Medical cannabis reform in Germany
The Cannabis Act proposes to reform the way doctors prescribe cannabis, removing the narcotic designation that stigmatizes prescribing and holds doctors accountable. If passed, the bill would allow doctors and telemedicine organizations to prescribe cannabis for nearly any condition without fear of lengthy paperwork and the stigma of being a controlled substance.
This framework is reminiscent of early medical programs in the United States and Canada. In these countries, it has become steadily easier to obtain cannabis prescriptions as patient-driven demand takes over. As you can see, the cannabis industry in these countries is thriving.
Home cannabis cultivation for German citizens: small steps
Allowing citizens to grow three cannabis plants at home is nothing short of monumental. But it’s a powerful, symbolic statement about how the cannabis plant should be accessible to the wider public, and a first step towards decriminalization legislation.
The law marks a move towards increasing public support from politicians and treating the power plant as a right for all Germans.
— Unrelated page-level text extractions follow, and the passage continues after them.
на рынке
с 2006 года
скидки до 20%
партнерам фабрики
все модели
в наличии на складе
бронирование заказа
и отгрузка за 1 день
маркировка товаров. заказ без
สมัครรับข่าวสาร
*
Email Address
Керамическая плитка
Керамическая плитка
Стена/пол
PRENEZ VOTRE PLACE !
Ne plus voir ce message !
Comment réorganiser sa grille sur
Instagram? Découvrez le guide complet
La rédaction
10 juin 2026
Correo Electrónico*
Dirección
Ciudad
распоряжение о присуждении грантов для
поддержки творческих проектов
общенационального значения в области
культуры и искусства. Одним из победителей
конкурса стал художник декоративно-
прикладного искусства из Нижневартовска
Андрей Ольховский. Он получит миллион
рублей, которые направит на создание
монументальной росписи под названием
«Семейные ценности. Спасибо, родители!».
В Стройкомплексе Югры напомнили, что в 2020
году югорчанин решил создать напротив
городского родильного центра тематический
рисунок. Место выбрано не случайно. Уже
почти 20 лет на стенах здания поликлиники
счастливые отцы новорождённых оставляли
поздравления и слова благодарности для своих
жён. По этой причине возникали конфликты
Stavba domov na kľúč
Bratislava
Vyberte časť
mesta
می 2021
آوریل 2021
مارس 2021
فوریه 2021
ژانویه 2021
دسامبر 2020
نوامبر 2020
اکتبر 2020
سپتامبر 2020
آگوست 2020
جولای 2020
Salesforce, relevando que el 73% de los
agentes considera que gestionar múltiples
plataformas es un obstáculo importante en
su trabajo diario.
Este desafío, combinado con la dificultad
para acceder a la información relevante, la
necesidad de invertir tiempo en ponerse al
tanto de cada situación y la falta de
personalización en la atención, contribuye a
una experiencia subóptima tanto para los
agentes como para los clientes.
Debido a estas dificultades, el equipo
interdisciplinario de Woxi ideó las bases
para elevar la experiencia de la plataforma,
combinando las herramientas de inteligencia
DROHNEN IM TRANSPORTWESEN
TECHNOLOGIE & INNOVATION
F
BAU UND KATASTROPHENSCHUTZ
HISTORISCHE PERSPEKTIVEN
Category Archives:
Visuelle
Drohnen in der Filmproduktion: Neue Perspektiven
It’s a small change, but it needs applause from both organized cannabis growers and cannabis advocates who have fought hard to make it happen.
German Cannabis Social Club
Social clubs are a completely unproven economic model, reminiscent of the “coffee shop” model combined with small legal growth to service the club. These social clubs are legal versions of social clubs around Barcelona and reflect the Maltese and Swiss proposals.
Although novel, the social club model is a positive shift towards small-scale cannabis adoption. It caters to a niche market for flower lovers and appeals to cannabis entrepreneurs who want to explore their green thumb. As home grows, the impact on the illicit market remains to be seen, but progress here sets the stage for the next move.
Focusing on German pharmacies
Institutional investors and producers of cannabis are all looking to the next step: US- and Canadian-style dispensaries where adults can walk into stores and buy high-quality, regulated products. These facilities will likely compete directly with the illegal market and generate the capital needed to push cannabis towards national legalization. Although not included in the body of the current bill, all attention is on the future as we celebrate the progress made so far.
Cannabis laws hold promise for the future
The latest cannabis law has something for everyone, whether you’re a home enthusiast, an advocate, a members-only green thumb enthusiast, or a large institutional investor. With this bill, there is little doubt that we are on the road to legalization. There is still much work to be done, but together we are moving forward and have hopes for the future of regulated cannabis in Germany.